A quick note regarding your query:
-insource:<ref>
The characters < and > will be ignored and what is actually run is
-insource:ref
and thus you might exclude pages that have the word ref used outside a <ref>, e.g. : https://id.wikipedia.org/wiki/Sumber_primer.
If you want to actually search for the < and > characters you have to use the regular expression syntax by wrapping you search text between a pair of /
and escaping the < > characters with a \
:
-insource:/\<ref\>/
But beware that the query above might not filter pages with named references <ref name="named ref">
or pages where the reference tag is added via a template.
Thank you for the answer and the correction!
When trying to post my question here I get the ⧼abusefilter-warning-linkspam⧽ error, so I posted my full question on stackoverflow at questions/75269346 and I will post only a summary here:
I have installed Cirrus, Elastica and ElasticSearch as per the instructions, but no matter what I do (for example php ./maintenance/runJobs.php, php maintenance/updateSpecialPages.php), number of words on the statistics page never updates.

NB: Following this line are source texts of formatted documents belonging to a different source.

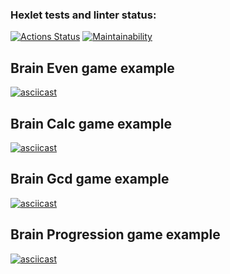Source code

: ### Hexlet tests and linter status:
[![Actions Status](https://github.com/Lorety-VL/java-project-61/actions/workflows/hexlet-check.yml/badge.svg)](https://github.com/Lorety-VL/java-project-61/actions)
[![Maintainability](https://api.codeclimate.com/v1/badges/7353d37c49c69b97a046/maintainability)](https://codeclimate.com/github/Lorety-VL/java-project-61/maintainability)

## Brain Even game example 
[![asciicast](https://asciinema.org/a/ls95q374TyGxh3TxX80JCOyd5.svg)](https://asciinema.org/a/ls95q374TyGxh3TxX80JCOyd5)
## Brain Calc game example
[![asciicast](https://asciinema.org/a/tuqtDI6QykaBnHTTfovIaEDuB.svg)](https://asciinema.org/a/tuqtDI6QykaBnHTTfovIaEDuB)
## Brain Gcd game example
[![asciicast](https://asciinema.org/a/GMg6BWFt0iKYkQEmt4HN34c4E.svg)](https://asciinema.org/a/GMg6BWFt0iKYkQEmt4HN34c4E)
## Brain Progression game example
[![asciicast](https://asciinema.org/a/45YJiMRzGXj3F4QRqMvis5xQg.svg)](https://asciinema.org/a/45YJiMRzGXj3F4QRqMvis5xQg)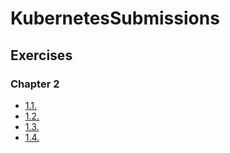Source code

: # KubernetesSubmissions

## Exercises

### Chapter 2

- [1.1.](https://github.com/RemcoJ1966/KubernetesSubmissions/tree/main/1.1)
- [1.2.](https://github.com/RemcoJ1966/KubernetesSubmissions/tree/main/1.2)
- [1.3.](https://github.com/RemcoJ1966/KubernetesSubmissions/tree/main/1.1/manifests)
- [1.4.](https://github.com/RemcoJ1966/KubernetesSubmissions/tree/main/1.2/manifests)
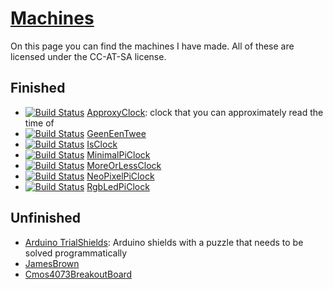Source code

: # [Machines](Machines.htm)

On this page you can find the machines I have made. All of these are
licensed under the CC-AT-SA license.

## Finished

 * [![Build Status](https://travis-ci.org/richelbilderbeek/ApproxyClock.svg?branch=master)](https://travis-ci.org/richelbilderbeek/ApproxyClock) [ApproxyClock](https://github.com/richelbilderbeek/ApproxyClock): clock that you can approximately read the time of
 * [![Build Status](https://travis-ci.org/richelbilderbeek/GeenEenTwee.svg?branch=master)](https://travis-ci.org/richelbilderbeek/GeenEenTwee) [GeenEenTwee](https://github.com/richelbilderbeek/GeenEenTwee)
 * [![Build Status](https://travis-ci.org/richelbilderbeek/IsClock.svg?branch=master)](https://travis-ci.org/richelbilderbeek/IsClock) [IsClock](https://github.com/richelbilderbeek/IsClock)
 * [![Build Status](https://travis-ci.org/richelbilderbeek/MinimalPiClock.svg?branch=master)](https://travis-ci.org/richelbilderbeek/MinimalPiClock) [MinimalPiClock](https://github.com/richelbilderbeek/MinimalPiClock)
 * [![Build Status](https://travis-ci.org/richelbilderbeek/MoreOrLessClock.svg?branch=master)](https://travis-ci.org/richelbilderbeek/MoreOrLessClock) [MoreOrLessClock](https://github.com/richelbilderbeek/MoreOrLessClock)
 * [![Build Status](https://travis-ci.org/richelbilderbeek/NeoPixelPiClock.svg?branch=master)](https://travis-ci.org/richelbilderbeek/NeoPixelPiClock) [NeoPixelPiClock](https://github.com/richelbilderbeek/NeoPixelPiClock)
 * [![Build Status](https://travis-ci.org/richelbilderbeek/RgbLedPiClock.svg?branch=master)](https://travis-ci.org/richelbilderbeek/RgbLedPiClock) [RgbLedPiClock](https://github.com/richelbilderbeek/RgbLedPiClock)

## Unfinished

 * [Arduino TrialShields](https://github.com/richelbilderbeek/ArduinoTrialShields): Arduino shields with a puzzle that needs to be solved programmatically
 * [JamesBrown](https://github.com/richelbilderbeek/JamesBrown)
 * [Cmos4073BreakoutBoard](https://github.com/richelbilderbeek/Cmos4073BreakoutBoard)
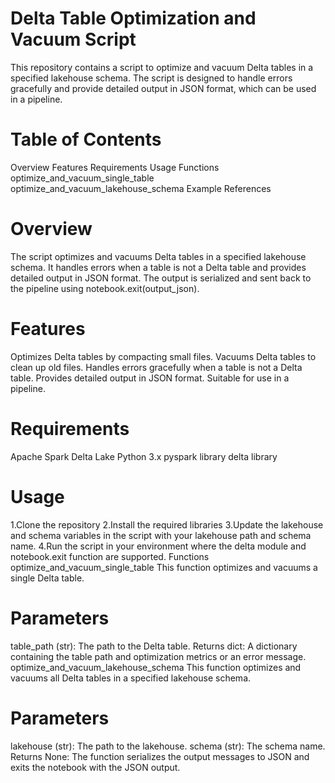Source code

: # Delta Table Optimization and Vacuum Script
This repository contains a script to optimize and vacuum Delta tables in a specified lakehouse schema. The script is designed to handle errors gracefully and provide detailed output in JSON format, which can be used in a pipeline.

# Table of Contents
Overview
Features
Requirements
Usage
Functions
optimize_and_vacuum_single_table
optimize_and_vacuum_lakehouse_schema
Example
References
# Overview
The script optimizes and vacuums Delta tables in a specified lakehouse schema. It handles errors when a table is not a Delta table and provides detailed output in JSON format. The output is serialized and sent back to the pipeline using notebook.exit(output_json).

# Features
Optimizes Delta tables by compacting small files.
Vacuums Delta tables to clean up old files.
Handles errors gracefully when a table is not a Delta table.
Provides detailed output in JSON format.
Suitable for use in a pipeline.
# Requirements
Apache Spark
Delta Lake
Python 3.x
pyspark library
delta library
# Usage
1.Clone the repository
2.Install the required libraries
3.Update the lakehouse and schema variables in the script with your lakehouse path and schema name.
4.Run the script in your environment where the delta module and notebook.exit function are supported.
Functions
optimize_and_vacuum_single_table
This function optimizes and vacuums a single Delta table.

# Parameters
table_path (str): The path to the Delta table.
Returns
dict: A dictionary containing the table path and optimization metrics or an error message.
optimize_and_vacuum_lakehouse_schema
This function optimizes and vacuums all Delta tables in a specified lakehouse schema.

# Parameters
lakehouse (str): The path to the lakehouse.
schema (str): The schema name.
Returns
None: The function serializes the output messages to JSON and exits the notebook with the JSON output.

How can I get that to update? Thanks!
Hi,
This number is cached by CirrusSearch for one day: https://gerrit.wikimedia.org/g/mediawiki/extensions/CirrusSearch/+/be6fd75573ebabbae739823d0b53bac9727ead57/includes/Query/CountContentWordsBuilder.php#15
It might be the reason why it was not updated right after you edited the page.

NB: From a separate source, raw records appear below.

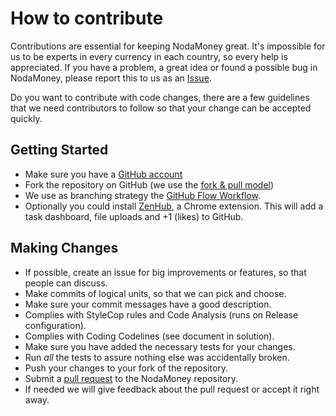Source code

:# How to contribute
Contributions are essential for keeping NodaMoney great. It's impossible for us to be experts in every currency in each country,
so every help is appreciated. If you have a problem, a great idea or found a possible bug in NodaMoney, please report this to us
as an [Issue](https://github.com/remyvd/NodaMoney/issues).

Do you want to contribute with code changes, there are a few guidelines that we need contributors to follow so that your change
can be accepted quickly.

## Getting Started
* Make sure you have a [GitHub account](https://github.com/signup/free)
* Fork the repository on GitHub (we use the [fork & pull model](https://help.github.com/articles/using-pull-requests))
* We use as branching strategy the [GitHub Flow Workflow](https://guides.github.com/introduction/flow/).
* Optionally you could install [ZenHub](https://www.zenhub.io/), a Chrome extension. This will add a task dashboard, file uploads
  and +1 (likes) to GitHub.

## Making Changes
* If possible, create an issue for big improvements or features, so that people can discuss.
* Make commits of logical units, so that we can pick and choose.
* Make sure your commit messages have a good description.
* Complies with StyleCop rules and Code Analysis (runs on Release configuration).
* Complies with Coding Codelines (see document in solution).
* Make sure you have added the necessary tests for your changes.
* Run _all_ the tests to assure nothing else was accidentally broken.
* Push your changes to your fork of the repository.
* Submit a [pull request](https://help.github.com/articles/creating-a-pull-request/) to the NodaMoney repository.
* If needed we will give feedback about the pull request or accept it right away.
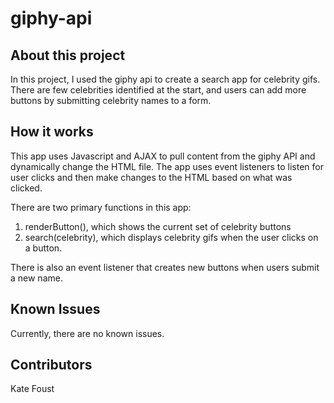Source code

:# giphy-api

## About this project

In this project, I used the giphy api to create a search app for celebrity gifs. There are few celebrities identified at the start, and users can add more buttons by submitting celebrity names to a form. 

## How it works
This app uses Javascript and AJAX to pull content from the giphy API and dynamically change the HTML file. The app uses event listeners to listen for user clicks and then make changes to the HTML based on what was clicked.

There are two primary functions in this app: 
1. renderButton(), which shows the current set of celebrity buttons
2. search(celebrity), which displays celebrity gifs when the user clicks on a button.

There is also an event listener that creates new buttons when users submit a new name. 

## Known Issues

Currently, there are no known issues. 

## Contributors
Kate Foust
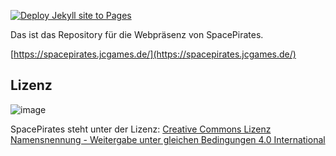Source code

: [![Deploy Jekyll site to Pages](https://github.com/jcorporation/spacepirates/actions/workflows/deploy.yml/badge.svg)](https://github.com/jcorporation/spacepirates/actions/workflows/deploy.yml)



Das ist das Repository für die Webpräsenz von SpacePirates.

[https://spacepirates.jcgames.de/](https://spacepirates.jcgames.de/)

## Lizenz

![image](https://spacepirates.jcgames.de/assets/images/ccbysa.svg)

SpacePirates steht unter der Lizenz: [Creative Commons Lizenz Namensnennung - Weitergabe unter gleichen Bedingungen 4.0 International](http://creativecommons.org/licenses/by-sa/4.0/)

Thanks! Wow that was driving me nuts!
Hi,
Any profile example on how we can use a synonym file with CirrusSearch and Elastic ?
Thanks
Unfortunately synonyms aren't something CirrusSearch has any support for. It's been in the background as something to work on, but we need to come up with a solution that works in hundreds of languages and likely defers the actualy synonym definition to wiki editors rather than system administrators.

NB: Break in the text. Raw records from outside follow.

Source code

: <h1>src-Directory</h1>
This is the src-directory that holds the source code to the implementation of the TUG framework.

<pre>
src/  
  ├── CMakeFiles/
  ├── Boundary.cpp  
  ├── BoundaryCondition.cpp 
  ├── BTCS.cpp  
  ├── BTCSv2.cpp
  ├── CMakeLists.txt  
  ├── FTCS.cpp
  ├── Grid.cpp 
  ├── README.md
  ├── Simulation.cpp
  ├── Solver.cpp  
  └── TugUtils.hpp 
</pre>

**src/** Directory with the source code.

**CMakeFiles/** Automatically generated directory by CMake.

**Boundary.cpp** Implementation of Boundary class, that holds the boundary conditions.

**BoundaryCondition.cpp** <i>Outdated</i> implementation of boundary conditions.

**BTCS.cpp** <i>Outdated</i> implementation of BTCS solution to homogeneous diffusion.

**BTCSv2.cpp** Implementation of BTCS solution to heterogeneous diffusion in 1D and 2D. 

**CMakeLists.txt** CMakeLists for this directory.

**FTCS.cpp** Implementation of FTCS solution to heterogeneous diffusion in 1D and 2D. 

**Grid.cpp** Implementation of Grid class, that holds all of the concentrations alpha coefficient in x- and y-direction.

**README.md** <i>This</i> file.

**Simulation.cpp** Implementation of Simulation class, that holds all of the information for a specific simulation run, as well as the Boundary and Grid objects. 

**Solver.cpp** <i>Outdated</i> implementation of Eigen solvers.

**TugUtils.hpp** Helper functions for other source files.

While not exactly synonyms, on the WMF wikis we rely on redirects to pages to provide alternate names for them. In most cases where wiki search externally appears to have used synonyms what actually happened was there was a redirect to the page giving alternate titles (that are used as a fairly strong ranking signal).
Thanks for the feedback.
Because Elasticsearch doses support synonyms as a filter and that Cirrus is really just a Bridge to Elastic, I was hopping we could work this out with profiles, such as
'default' => [ 'builder_class' => Query\FullTextQueryStringQueryBuilder::class, 'settings' => [ 'filter' => [ 'type' => 'synonym', 'settings' => [ 'synonyms_path' => 'my_synonyms.txt', 'updateable' => 'true' ] ] ],
Synonyms are important to us (medical wiki), as for instance if you look for, say "audition", you should find not only page with "audition" in it, but also page with "hear" or "malleus" (small bone inside the hear).
Editing the page to add synonyms is not an option for us, as this will add a lot of work for page producers.